**Input material**.
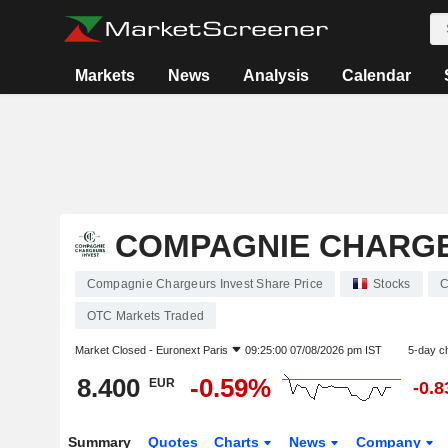
Markets
News
Analysis
Calendar
COMPAGNIE CHARGE
Compagnie Chargeurs Invest Share Price
Stocks
C
OTC Markets Traded
Market Closed -
Euronext Paris
09:25:00 07/08/2026 pm IST
5-day c
8.400
-0.59%
EUR
-0.
Summary
Quotes
Charts
News
Company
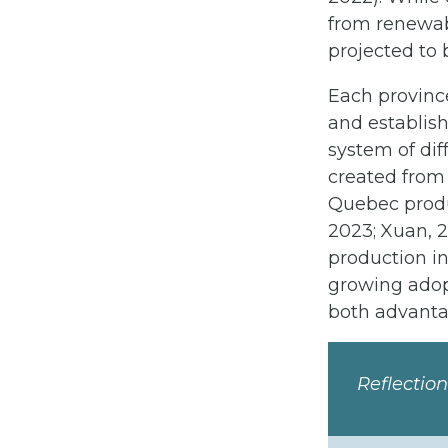
from renewab
projected to 
Each province
and establish
system of di
created from
Quebec produc
2023; Xuan, 
production in
growing adop
both advanta
Reflectio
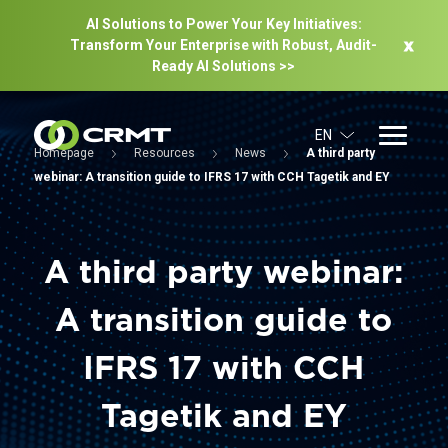
AI Solutions to Power Your Key Initiatives:
Transform Your Enterprise with Robust, Audit-
Ready Al Solutions >>
EN
Homepage
Resources
News
A third party
webinar: A transition guide to IFRS 17 with CCH Tagetik and EY
A third party webinar:
A transition guide to
IFRS 17 with CCH
Tagetik and EY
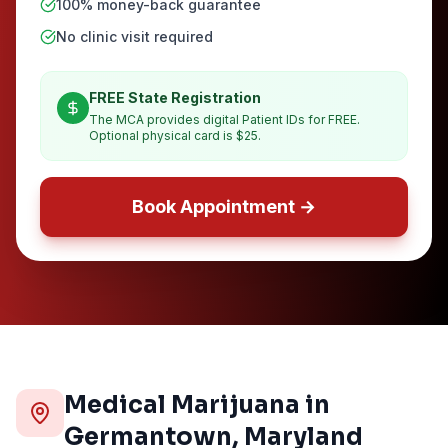
100% money-back guarantee
No clinic visit required
FREE State Registration
The MCA provides digital Patient IDs for FREE.
Optional physical card is $25.
Book Appointment →
Medical Marijuana in
Germantown
, Maryland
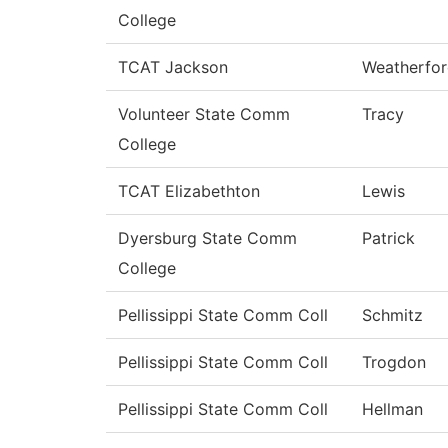
College
TCAT Jackson
Weatherfo
Volunteer State Comm
Tracy
College
TCAT Elizabethton
Lewis
Dyersburg State Comm
Patrick
College
Pellissippi State Comm Coll
Schmitz
Pellissippi State Comm Coll
Trogdon
Pellissippi State Comm Coll
Hellman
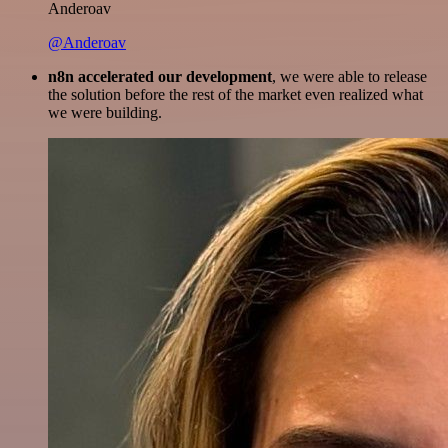
Anderoav
@Anderoav
n8n accelerated our development
, we were able to release
the solution before the rest of the market even realized what
we were building.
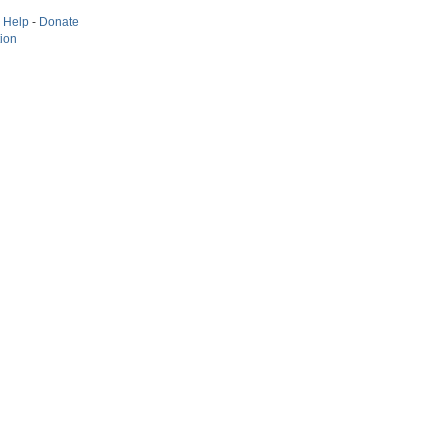
-
Help
-
Donate
tion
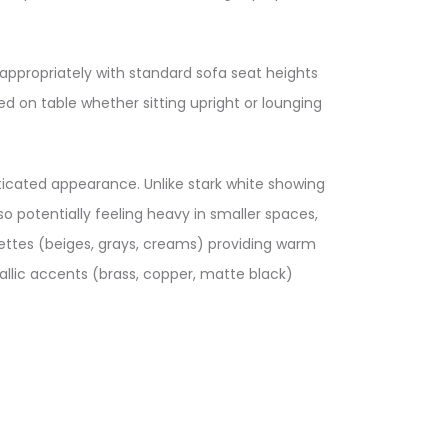
appropriately with standard sofa seat heights
d on table whether sitting upright or lounging
ticated appearance. Unlike stark white showing
 potentially feeling heavy in smaller spaces,
lettes (beiges, grays, creams) providing warm
llic accents (brass, copper, matte black)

**Task details**.
Convert the lines from the one containing "appropriately with standard sofa seat heights" through the end of the items, both included, into a Markdown table with the columns No. and Line, omitting any blank lines.

**Solution to this problem**.
| No. | Line |
|---|---|
| 1 | appropriately with standard sofa seat heights |
| 2 | d on table whether sitting upright or lounging |
| 3 | ticated appearance. Unlike stark white showing |
| 4 |  potentially feeling heavy in smaller spaces, |
| 5 | lettes (beiges, grays, creams) providing warm |
| 6 | llic accents (brass, copper, matte black) |